Comme Lawrence Wright le décrit dans "La tour imminente: Al-Qaïda et la route du 11 septembre",

Une équipe de trois commandos français du Groupe d'intervention de la gendarmerie nationale (GIGN) est arrivée à La Mecque. En raison de l'interdiction faite aux non-musulmans d'entrer dans la ville sainte, ils se sont convertis à l'islam lors d'une brève cérémonie officielle.
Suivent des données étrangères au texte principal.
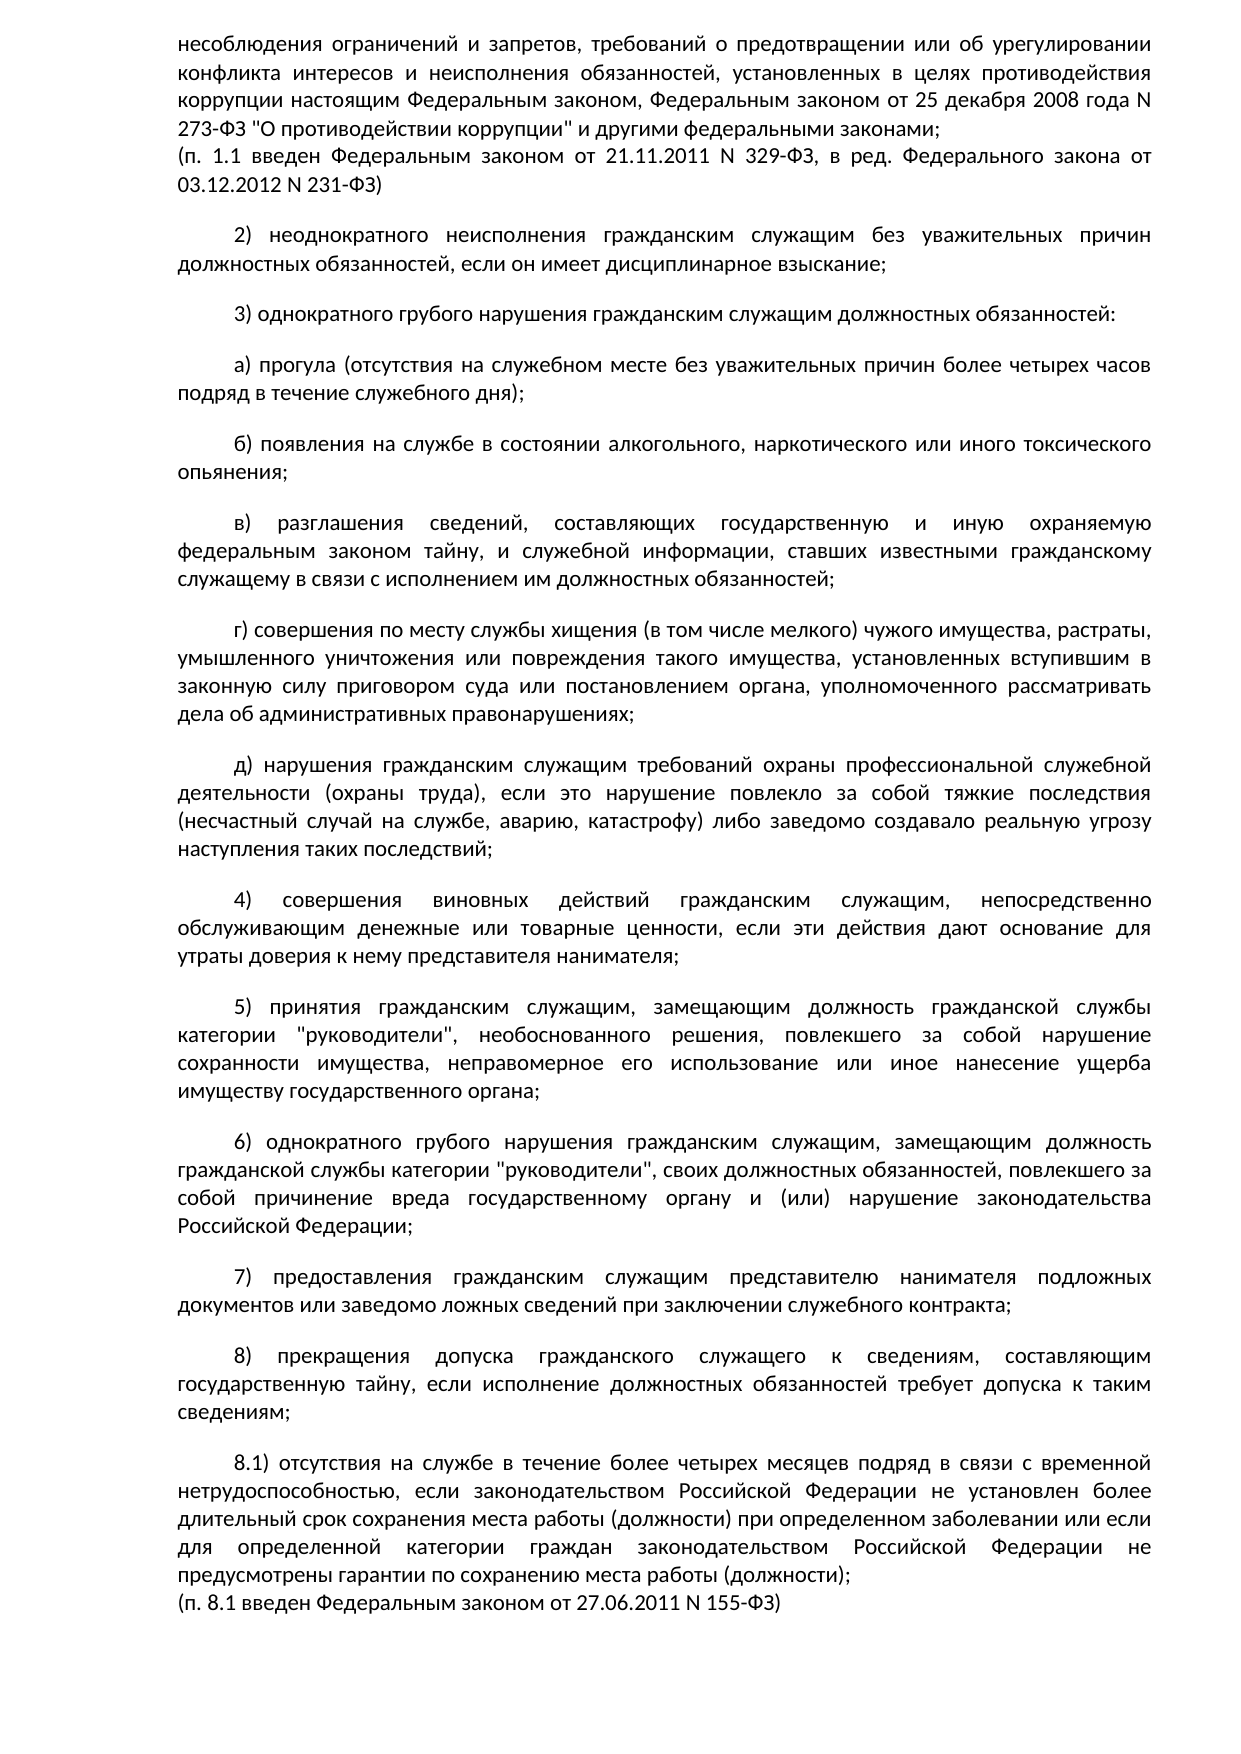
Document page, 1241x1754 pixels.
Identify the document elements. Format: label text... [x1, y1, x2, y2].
Les commandos ont pompé du gaz dans les chambres souterraines, mais peut-être parce que les pièces étaient si intimement reliées entre elles, le gaz a échoué et la résistance a continué.
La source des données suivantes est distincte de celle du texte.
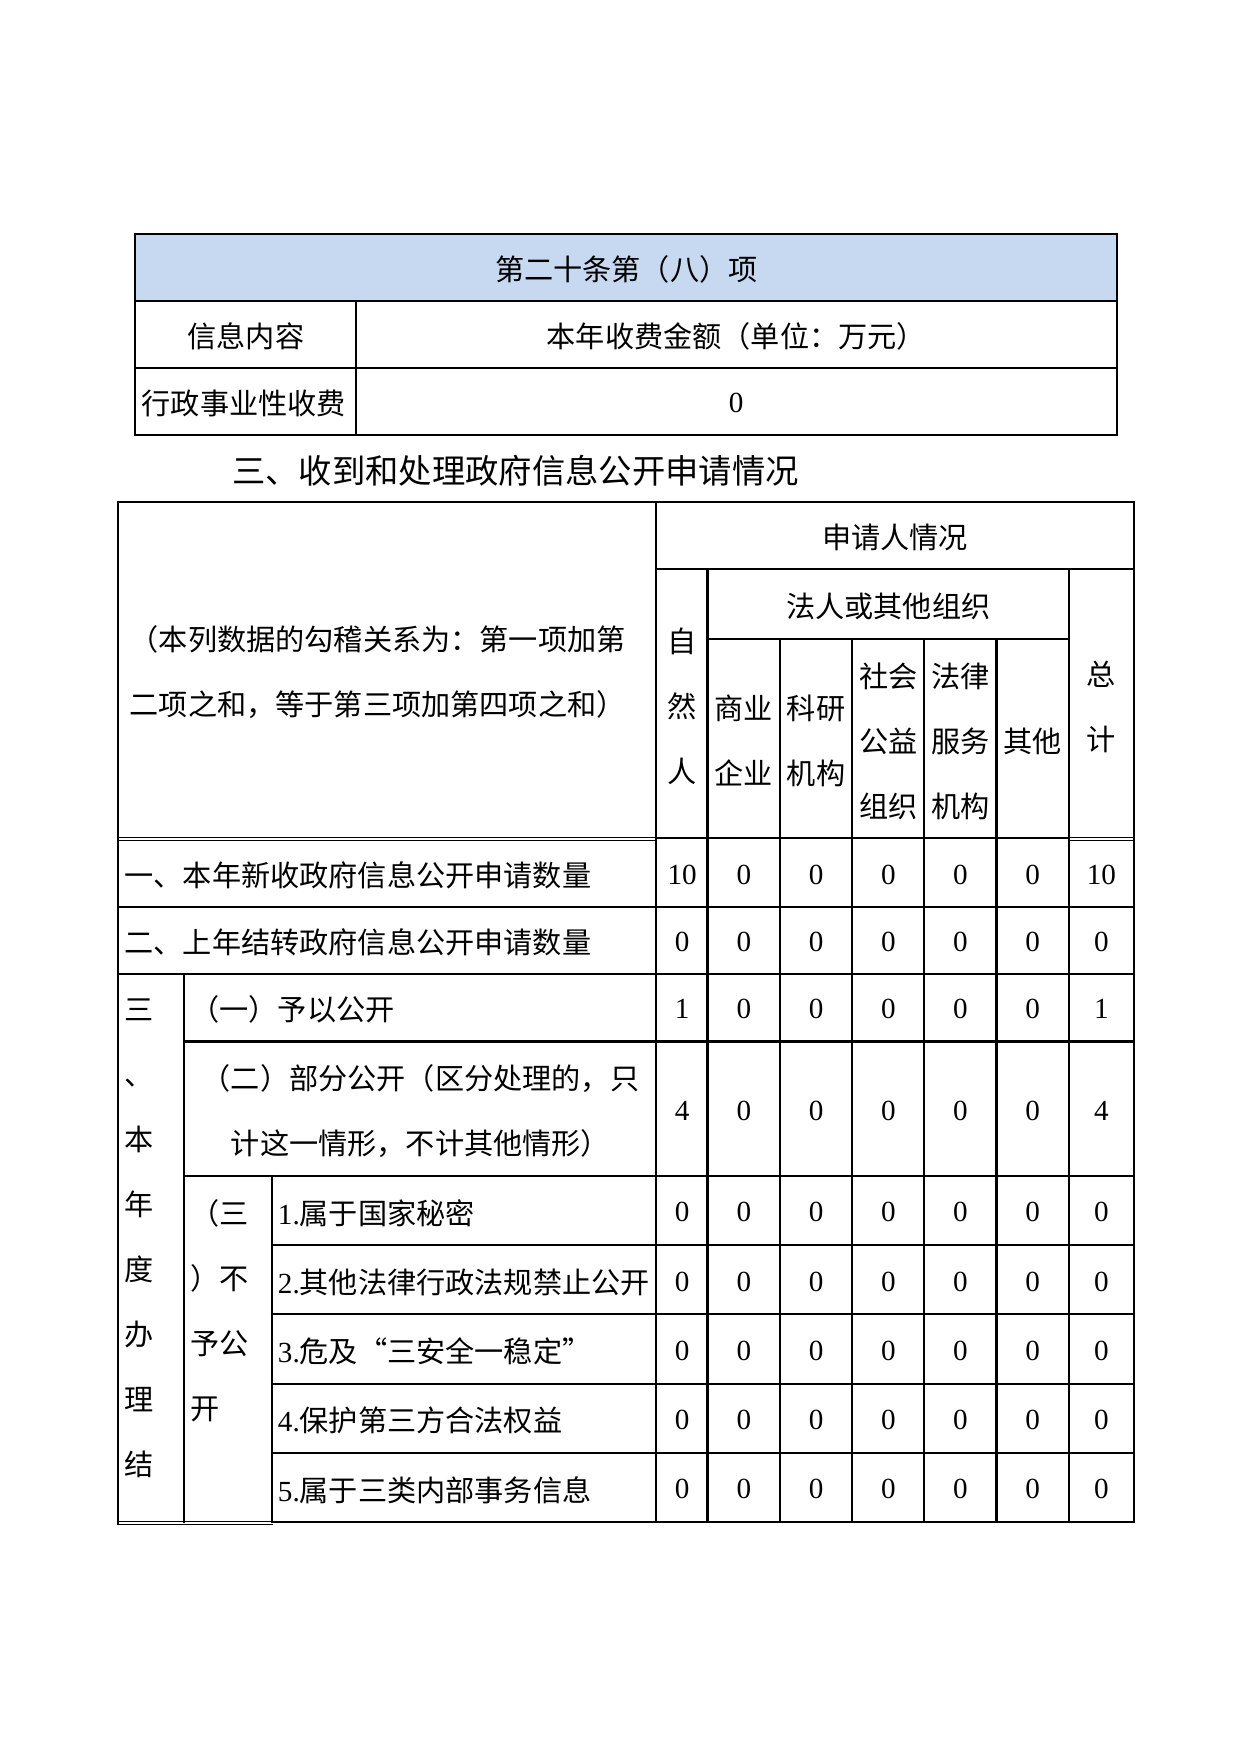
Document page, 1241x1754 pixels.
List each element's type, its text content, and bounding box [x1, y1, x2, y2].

table_cell 4 [657, 1043, 706, 1174]
table_cell 0 [657, 1246, 706, 1313]
table_cell 0 [853, 975, 923, 1040]
table_cell 0 [1070, 1385, 1133, 1452]
table_cell 0 [709, 908, 779, 973]
table_cell 10 [1070, 841, 1133, 906]
table_cell 0 [709, 1454, 779, 1521]
table_cell 法律服务机构 [925, 640, 995, 837]
table_cell 5.属于三类内部事务信息 [273, 1454, 655, 1521]
table_cell 其他 [998, 640, 1068, 837]
table_cell 行政事业性收费 [136, 369, 355, 434]
table_cell 0 [998, 1043, 1068, 1174]
table_cell 一、本年新收政府信息公开申请数量 [119, 841, 655, 906]
table_cell 0 [925, 1043, 995, 1174]
table_cell 0 [709, 1385, 779, 1452]
table_cell 0 [853, 839, 923, 906]
table_cell 0 [998, 1246, 1068, 1313]
table_header 申请人情况 [657, 503, 1133, 568]
table_cell 1.属于国家秘密 [273, 1177, 655, 1244]
table_cell 0 [998, 1454, 1068, 1521]
table_cell 0 [709, 1315, 779, 1382]
table_cell 0 [998, 975, 1068, 1040]
table_cell 0 [925, 1177, 995, 1244]
table_cell 0 [998, 1385, 1068, 1452]
table_cell 0 [1070, 1315, 1133, 1382]
table_cell 0 [853, 1385, 923, 1452]
table_cell 社会公益组织 [853, 640, 923, 837]
table_cell 0 [357, 369, 1116, 434]
table_cell 本年收费金额（单位：万元） [357, 302, 1116, 367]
table_cell 0 [781, 1246, 851, 1313]
table_cell 0 [1070, 908, 1133, 973]
table_cell 1 [1070, 975, 1133, 1040]
table_cell 0 [853, 1177, 923, 1244]
table_cell 0 [853, 1043, 923, 1174]
table_cell 0 [781, 908, 851, 973]
table_cell 0 [1070, 1246, 1133, 1313]
table_cell 0 [781, 1454, 851, 1521]
table_cell 三、本年度办理结果 [119, 975, 183, 1521]
table_cell 0 [925, 1315, 995, 1382]
table_cell 2.其他法律行政法规禁止公开 [273, 1246, 655, 1313]
table_cell 信息内容 [136, 302, 355, 367]
table_cell 0 [657, 1454, 706, 1521]
table_cell 0 [657, 1315, 706, 1382]
table_cell 0 [709, 839, 779, 906]
table_cell 0 [925, 839, 995, 906]
table_cell 10 [657, 839, 706, 906]
table_cell 0 [709, 1177, 779, 1244]
table_cell 科研 机构 [781, 640, 851, 837]
table_cell 0 [853, 1315, 923, 1382]
table_cell 0 [925, 1454, 995, 1521]
table_cell 总计 [1070, 570, 1133, 837]
table_cell 0 [925, 908, 995, 973]
table_cell 0 [998, 1177, 1068, 1244]
table_cell 3.危及“三安全一稳定” [273, 1315, 655, 1382]
table_cell 1 [657, 975, 706, 1040]
table_cell 二、上年结转政府信息公开申请数量 [119, 908, 655, 973]
table_cell 0 [657, 908, 706, 973]
table_cell 0 [781, 975, 851, 1040]
table_cell 4.保护第三方合法权益 [273, 1385, 655, 1452]
table_cell 0 [853, 908, 923, 973]
table_cell 0 [781, 1043, 851, 1174]
table_cell （三）不予公开 [185, 1177, 271, 1521]
table_cell 0 [709, 1043, 779, 1174]
table_cell 0 [657, 1177, 706, 1244]
table_cell 0 [657, 1385, 706, 1452]
table_cell （一）予以公开 [185, 975, 655, 1040]
table_cell 0 [1070, 1454, 1133, 1521]
table_cell 商业 企业 [709, 640, 779, 837]
table_cell 0 [781, 839, 851, 906]
table_cell 4 [1070, 1043, 1133, 1174]
table_cell 0 [998, 1315, 1068, 1382]
table_cell 第二十条第（八）项 [136, 235, 1116, 300]
table_cell 0 [925, 1385, 995, 1452]
table_cell 0 [1070, 1177, 1133, 1244]
table_cell （二）部分公开（区分处理的，只计这一情形，不计其他情形） [185, 1043, 655, 1174]
table_cell 0 [781, 1385, 851, 1452]
table_cell 0 [925, 975, 995, 1040]
table_cell 0 [998, 839, 1068, 906]
table_cell 0 [925, 1246, 995, 1313]
table_header （本列数据的勾稽关系为：第一项加第二项之和，等于第三项加第四项之和） [119, 503, 655, 837]
table_cell 0 [709, 1246, 779, 1313]
table_cell 0 [709, 975, 779, 1040]
table_cell 0 [853, 1246, 923, 1313]
text 三、收到和处理政府信息公开申请情况 [165, 436, 1087, 501]
table_cell 0 [781, 1177, 851, 1244]
table_cell 自然人 [657, 570, 706, 837]
table_cell 0 [781, 1315, 851, 1382]
table_cell 0 [853, 1454, 923, 1521]
table_cell 0 [998, 908, 1068, 973]
table_cell 法人或其他组织 [709, 570, 1068, 638]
Alors que les victimes grimpaient, les forces saoudiennes ont foré des trous dans la cour et ont lancé des grenades dans les pièces ci-dessous, tuant aveuglément de nombreux otages mais conduisant les rebelles restants dans des zones plus ouvertes où ils pouvaient être cueillis par des tireurs d'élite. Plus de deux semaines après le début de l'assaut, les rebelles survivants se sont finalement rendus.

A l'aube du 9 janvier 1980, sur les places publiques de huit villes saoudiennes, dont La Mecque, 63 militants de la Grande Mosquée ont été décapités à l'épée sur ordre du roi. Parmi les condamnés, 41 sont des Saoudiens, 10 d'Egypte, 7 du Yémen (6 d'entre eux de ce qui était alors le Yémen du Sud), 3 du Koweït, 1 d'Irak et 1 du Soudan. Les autorités saoudiennes rapportent que 117 militants sont morts des suites du siège, 87 lors des combats, 27 dans des hôpitaux. Les autorités ont également noté que 19 militants ont été condamnés à mort, qui ont ensuite été commués en prison à vie. Les forces de sécurité saoudiennes ont fait 127 morts et 451 blessés.
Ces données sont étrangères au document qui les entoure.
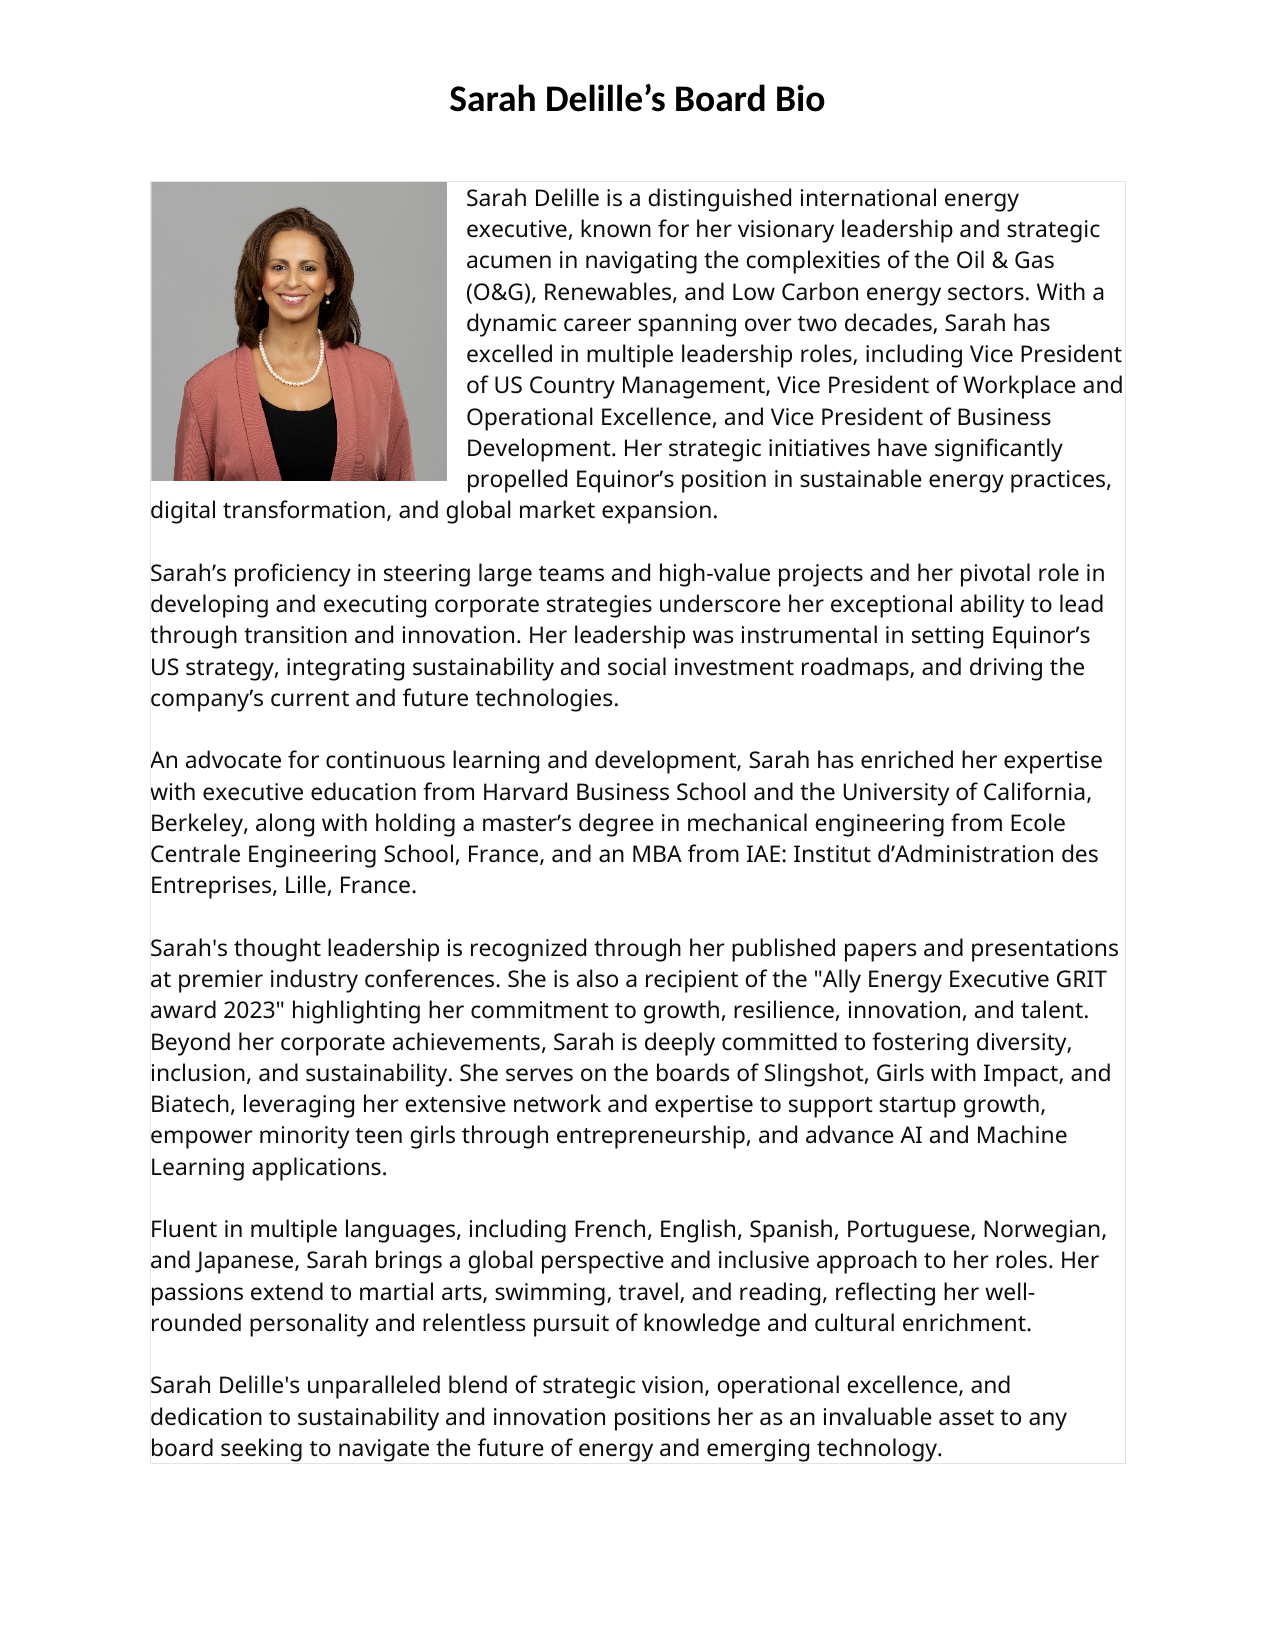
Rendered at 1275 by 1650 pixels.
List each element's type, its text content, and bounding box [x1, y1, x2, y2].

text Sarah Delille is a distinguished international energy executive, known for her visionary leadership and strategic acumen in navigating the complexities of the Oil & Gas (O&G), Renewables, and Low Carbon energy sectors. With a dynamic career spanning over two decades, Sarah has excelled in multiple leadership roles, including Vice President of US Country Management, Vice President of Workplace and Operational Excellence, and Vice President of Business Development. Her strategic initiatives have significantly propelled Equinor’s position in sustainable energy practices, digital transformation, and global market expansion. [151, 182, 1125, 526]
text Sarah's thought leadership is recognized through her published papers and presentations at premier industry conferences. She is also a recipient of the "Ally Energy Executive GRIT award 2023" highlighting her commitment to growth, resilience, innovation, and talent. Beyond her corporate achievements, Sarah is deeply committed to fostering diversity, inclusion, and sustainability. She serves on the boards of Slingshot, Girls with Impact, and Biatech, leveraging her extensive network and expertise to support startup growth, empower minority teen girls through entrepreneurship, and advance AI and Machine Learning applications. [151, 931, 1125, 1182]
text Sarah’s proficiency in steering large teams and high-value projects and her pivotal role in developing and executing corporate strategies underscore her exceptional ability to lead through transition and innovation. Her leadership was instrumental in setting Equinor’s US strategy, integrating sustainability and social investment roadmaps, and driving the company’s current and future technologies. [151, 556, 1125, 713]
text Sarah Delille's unparalleled blend of strategic vision, operational excellence, and dedication to sustainability and innovation positions her as an invaluable asset to any board seeking to navigate the future of energy and emerging technology. [151, 1369, 1125, 1463]
text An advocate for continuous learning and development, Sarah has enriched her expertise with executive education from Harvard Business School and the University of California, Berkeley, along with holding a master’s degree in mechanical engineering from Ecole Centrale Engineering School, France, and an MBA from IAE: Institut d’Administration des Entreprises, Lille, France. [151, 744, 1125, 901]
picture [150, 182, 447, 479]
text Fluent in multiple languages, including French, English, Spanish, Portuguese, Norwegian, and Japanese, Sarah brings a global perspective and inclusive approach to her roles. Her passions extend to martial arts, swimming, travel, and reading, reflecting her well-rounded personality and relentless pursuit of knowledge and cultural enrichment. [151, 1212, 1125, 1338]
Les Ben Ladens étaient-ils impliqués?

C'est bien connu: Oussama ben Laden aurait eu 22 ans au moment de l'attaque. Il aurait probablement entendu Juhayman al-Oteibi prêcher. Le groupe de Ben Laden était encore fortement impliqué dans la rénovation de la Grande Mosquée: les ingénieurs et les travailleurs de l'entreprise avaient un accès libre aux terrains de la mosquée, les camions de Ben Laden se trouvaient fréquemment à l'intérieur du complexe et les travailleurs de Ben Laden connaissaient chaque recoin du complexe: ils ont construit certains d'entre eux.

Il serait toutefois exagéré de supposer que, parce que les Ben Laden ont été impliqués dans la construction, ils ont également été impliqués dans l'attaque. Ce qui est également connu, c'est que la société a partagé toutes les cartes et plans qu'elle avait de la mosquée avec les autorités pour faciliter la contre-attaque des forces spéciales saoudiennes. Il n'aurait pas été dans l'intérêt du groupe Ben Laden, enrichi car il était devenu presque exclusivement par le biais de contrats du gouvernement saoudien, d'aider les opposants au régime.

Tout aussi certainement, ce que Juhayman al-Oteibi et le «Mahdi» prêchaient, défendaient et se rebellaient est presque mot pour mot, œil pour œil, ce qu'Oussama Ben Laden prêcherait et défendrait par la suite. La prise de contrôle de la Grande Mosquée n'était en aucun cas une opération d'Al-Qaïda. Mais cela deviendrait une inspiration et un tremplin pour al-Qaïda moins d'une décennie et demie plus tard.